Improved power computation method for droop‐controlled single‐phase VSIs in standalone microgrid considering non‐linear loads

Abstract Computation of active and reactive powers is a crucial step in droop‐controlled single‐phase voltage source inverters (VSIs) in standalone microgrid since the performance and stability of the power‐sharing strategy are strongly influenced by its speed and accuracy, especially in the case of non‐linear loads. Here, an improved performance of power‐sharing among single‐phase droop‐controlled VSIs in an islanded microgrid, considering DC component and nonlinear loads is presented. To achieve this goal, an enhanced power‐sharing control scheme including a Multiple Enhanced Second‐Order Generalized Integrator Frequency‐Locked Loop (MESOGI‐FLL) for power calculation is proposed. As a result, the proposed power computation technique provides high rejection capability of DC component and current harmonics, hence, perfect estimation of the fundamental component of the inverter output current and its 90◦ phase‐shifted component.
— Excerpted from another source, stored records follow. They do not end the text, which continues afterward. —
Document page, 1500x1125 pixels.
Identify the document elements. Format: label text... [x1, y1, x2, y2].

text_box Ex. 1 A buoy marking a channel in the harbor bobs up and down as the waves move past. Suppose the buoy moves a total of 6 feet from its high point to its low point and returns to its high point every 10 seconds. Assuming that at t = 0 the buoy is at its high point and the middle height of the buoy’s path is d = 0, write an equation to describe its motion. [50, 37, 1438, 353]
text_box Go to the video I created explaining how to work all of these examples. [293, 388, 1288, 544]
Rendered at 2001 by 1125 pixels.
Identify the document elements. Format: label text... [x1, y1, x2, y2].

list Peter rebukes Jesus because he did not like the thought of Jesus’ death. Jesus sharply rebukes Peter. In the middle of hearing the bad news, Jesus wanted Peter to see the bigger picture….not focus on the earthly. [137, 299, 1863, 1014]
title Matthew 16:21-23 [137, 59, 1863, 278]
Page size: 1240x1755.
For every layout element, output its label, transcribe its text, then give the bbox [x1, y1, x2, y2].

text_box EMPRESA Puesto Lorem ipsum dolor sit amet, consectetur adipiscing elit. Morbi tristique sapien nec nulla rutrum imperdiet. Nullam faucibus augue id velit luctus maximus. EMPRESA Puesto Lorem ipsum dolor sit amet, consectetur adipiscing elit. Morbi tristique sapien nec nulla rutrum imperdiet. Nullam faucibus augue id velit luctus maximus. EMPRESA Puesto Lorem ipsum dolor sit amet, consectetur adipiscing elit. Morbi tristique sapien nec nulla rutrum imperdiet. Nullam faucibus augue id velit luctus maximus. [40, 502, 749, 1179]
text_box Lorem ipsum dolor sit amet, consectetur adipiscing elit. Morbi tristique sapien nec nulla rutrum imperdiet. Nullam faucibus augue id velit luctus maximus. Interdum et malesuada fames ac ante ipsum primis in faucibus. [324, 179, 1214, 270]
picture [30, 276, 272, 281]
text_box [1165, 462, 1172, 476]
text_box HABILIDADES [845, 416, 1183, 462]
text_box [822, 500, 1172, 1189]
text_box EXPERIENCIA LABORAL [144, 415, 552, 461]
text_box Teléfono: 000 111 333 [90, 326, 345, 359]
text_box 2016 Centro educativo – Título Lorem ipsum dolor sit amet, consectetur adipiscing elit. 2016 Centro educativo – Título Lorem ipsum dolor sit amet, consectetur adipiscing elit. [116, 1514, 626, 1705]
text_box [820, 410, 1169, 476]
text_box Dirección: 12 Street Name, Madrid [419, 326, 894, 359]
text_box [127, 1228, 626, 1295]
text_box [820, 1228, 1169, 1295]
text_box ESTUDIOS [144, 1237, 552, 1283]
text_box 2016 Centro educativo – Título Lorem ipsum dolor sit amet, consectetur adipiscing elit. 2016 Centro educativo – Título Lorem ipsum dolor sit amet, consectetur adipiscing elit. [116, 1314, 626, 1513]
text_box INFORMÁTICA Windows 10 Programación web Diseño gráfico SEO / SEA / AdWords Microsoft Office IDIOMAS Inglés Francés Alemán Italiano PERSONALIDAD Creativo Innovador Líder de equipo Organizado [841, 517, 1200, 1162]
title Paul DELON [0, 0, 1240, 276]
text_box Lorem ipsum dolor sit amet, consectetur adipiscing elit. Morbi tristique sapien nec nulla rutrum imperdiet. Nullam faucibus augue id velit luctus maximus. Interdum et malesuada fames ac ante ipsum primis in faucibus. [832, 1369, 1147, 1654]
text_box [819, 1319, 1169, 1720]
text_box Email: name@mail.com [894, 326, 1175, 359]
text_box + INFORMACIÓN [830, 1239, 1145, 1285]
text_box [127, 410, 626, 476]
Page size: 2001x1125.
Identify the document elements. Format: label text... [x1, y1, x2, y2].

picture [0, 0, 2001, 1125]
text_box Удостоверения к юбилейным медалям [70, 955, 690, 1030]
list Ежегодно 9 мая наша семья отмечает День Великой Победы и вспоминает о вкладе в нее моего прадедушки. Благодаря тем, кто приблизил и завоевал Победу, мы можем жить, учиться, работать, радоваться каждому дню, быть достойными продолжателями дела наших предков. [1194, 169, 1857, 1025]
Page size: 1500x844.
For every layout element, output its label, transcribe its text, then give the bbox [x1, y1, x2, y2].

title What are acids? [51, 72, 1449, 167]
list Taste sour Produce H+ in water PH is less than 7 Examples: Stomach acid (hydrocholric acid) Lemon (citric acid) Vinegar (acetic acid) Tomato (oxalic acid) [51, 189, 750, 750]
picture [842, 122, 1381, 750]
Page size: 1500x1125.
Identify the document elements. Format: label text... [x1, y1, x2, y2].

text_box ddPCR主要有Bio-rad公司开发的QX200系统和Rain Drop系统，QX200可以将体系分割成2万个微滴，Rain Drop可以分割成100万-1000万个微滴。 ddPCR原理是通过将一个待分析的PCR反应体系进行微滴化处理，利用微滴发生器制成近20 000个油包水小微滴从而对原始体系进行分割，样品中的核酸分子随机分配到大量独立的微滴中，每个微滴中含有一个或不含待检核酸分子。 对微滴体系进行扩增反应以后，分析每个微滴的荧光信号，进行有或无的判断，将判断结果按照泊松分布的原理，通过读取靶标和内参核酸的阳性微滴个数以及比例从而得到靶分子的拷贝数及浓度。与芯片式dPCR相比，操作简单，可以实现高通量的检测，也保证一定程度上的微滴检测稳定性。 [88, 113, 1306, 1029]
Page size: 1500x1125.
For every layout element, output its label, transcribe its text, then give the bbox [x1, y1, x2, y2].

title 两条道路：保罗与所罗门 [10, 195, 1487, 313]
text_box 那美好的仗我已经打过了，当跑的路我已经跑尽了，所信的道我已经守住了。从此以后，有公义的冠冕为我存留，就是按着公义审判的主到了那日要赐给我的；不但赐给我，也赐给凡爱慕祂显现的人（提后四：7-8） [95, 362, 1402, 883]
This strategy makes the power calculation method‐based control scheme immune to disturbance effects of the DC component and the high current harmonics. Detailed analysis, mathematical modelling of MESOGI, as well as a comparison with recent methods, are also provided. Simulation and experimental tests were carried out and the obtained results have shown the effectiveness and robustness of the proposed power‐sharing controller even under nonlinear load operating conditions.